When you restate the data, keep every word as it is and drop the images.

*** Opening of Provided material ***

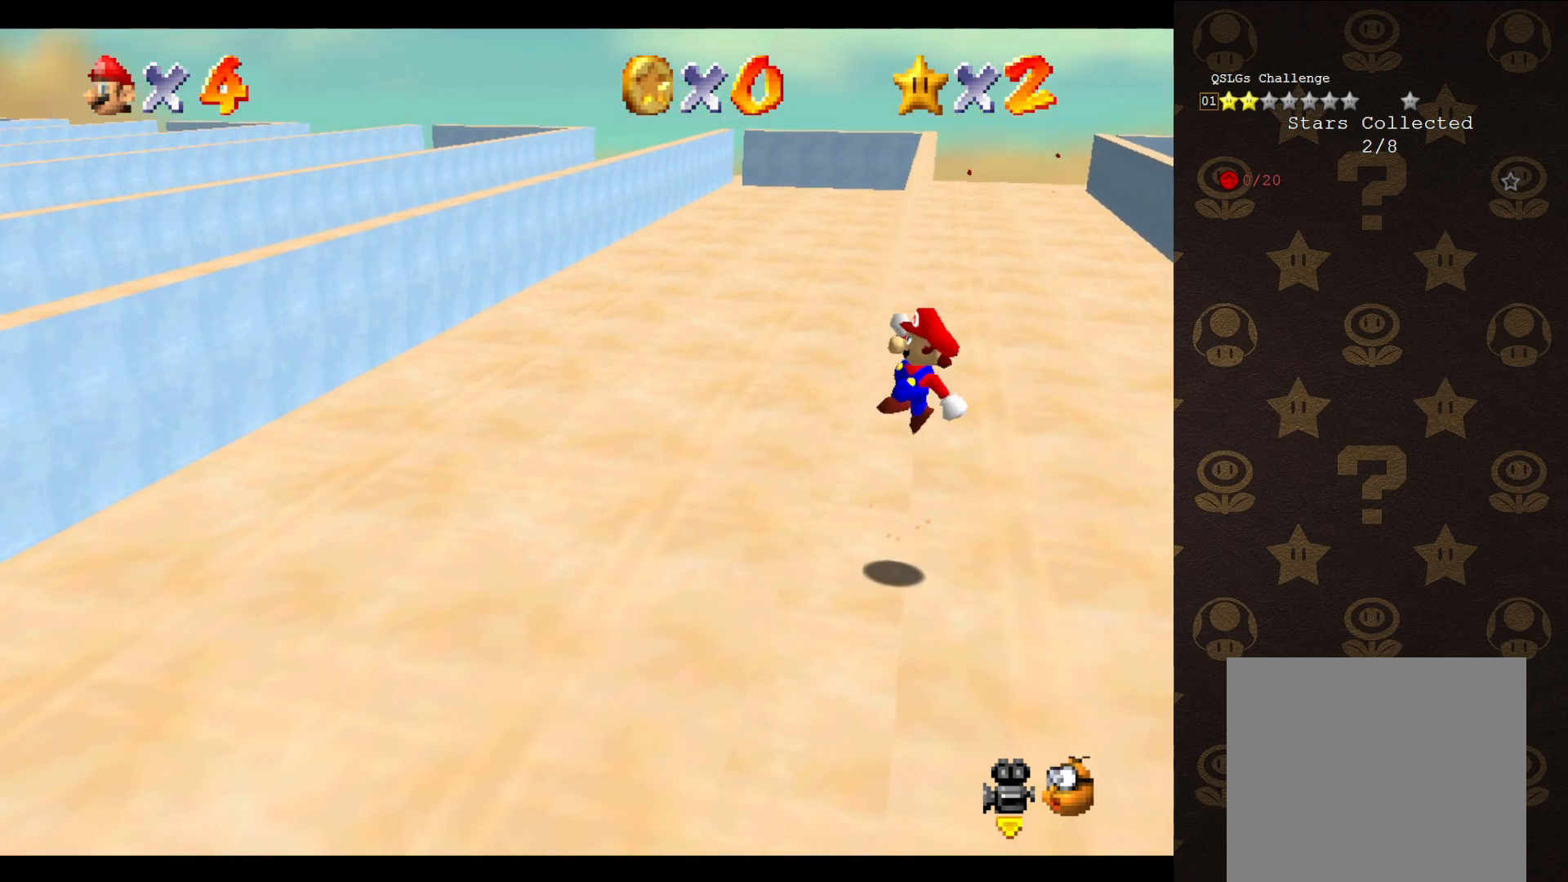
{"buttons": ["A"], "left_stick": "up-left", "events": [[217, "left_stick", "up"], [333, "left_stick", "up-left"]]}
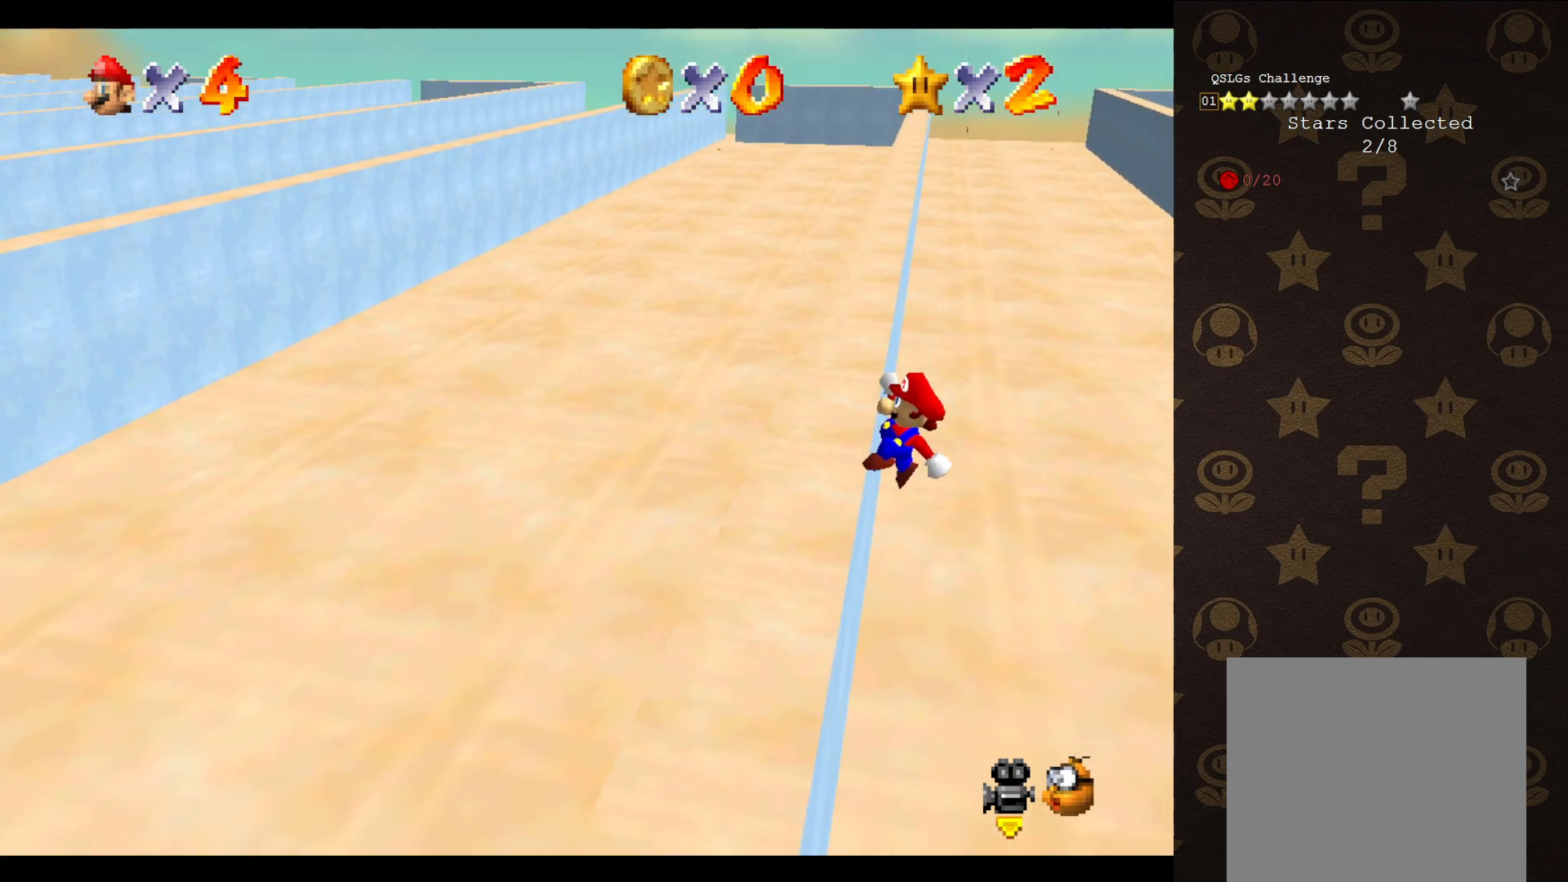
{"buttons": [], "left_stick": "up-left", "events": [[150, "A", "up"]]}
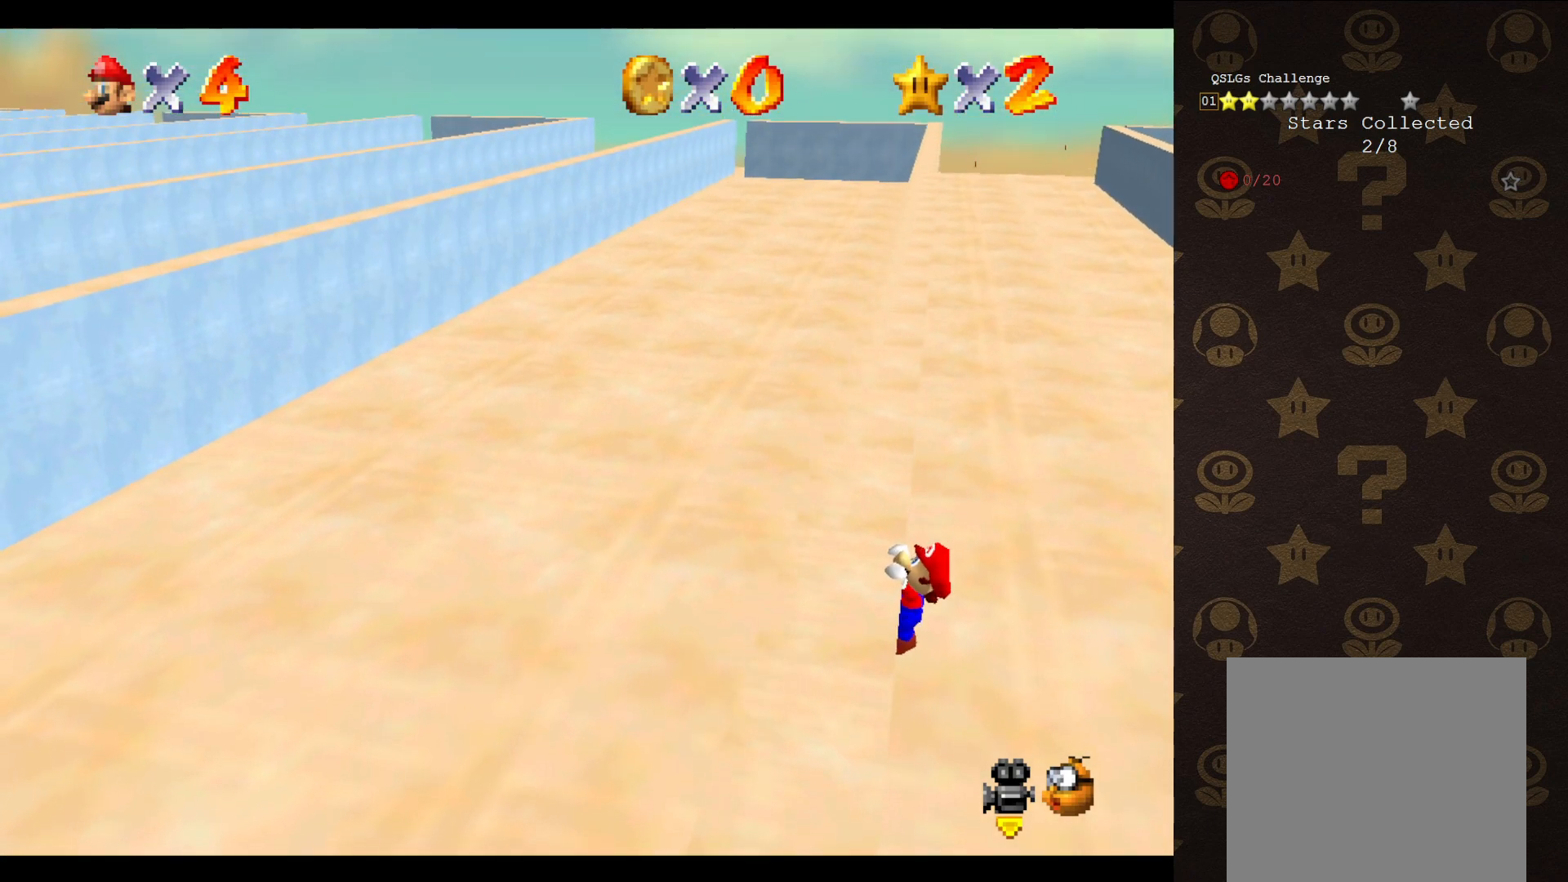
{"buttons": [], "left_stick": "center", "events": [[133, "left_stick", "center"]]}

*** Close of Provided material ***

■ Task response
{"buttons": ["A"], "left_stick": "up-left", "events": [[217, "left_stick", "up"], [333, "left_stick", "up-left"]]}
{"buttons": [], "left_stick": "up-left", "events": [[150, "A", "up"]]}
{"buttons": [], "left_stick": "center", "events": [[133, "left_stick", "center"]]}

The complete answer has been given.